Your objective: Convert these lines into a JSON list of strings, one string per line, skipping blank lines and omitting the pictures.

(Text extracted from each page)
• • • •

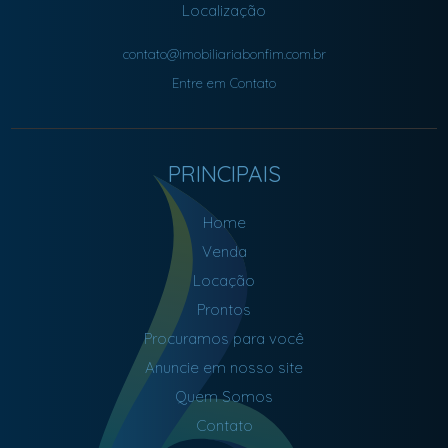
Localização
contato@imobiliariabonfim.com.br
Entre em Contato
PRINCIPAIS
Home
Venda
Locação
Prontos
Procuramos para você
Anuncie em nosso site
Quem Somos
Contato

• • • •

Task solution:
[
  "Localização",
  "contato@imobiliariabonfim.com.br",
  "Entre em Contato",
  "PRINCIPAIS",
  "Home",
  "Venda",
  "Locação",
  "Prontos",
  "Procuramos para você",
  "Anuncie em nosso site",
  "Quem Somos",
  "Contato"
]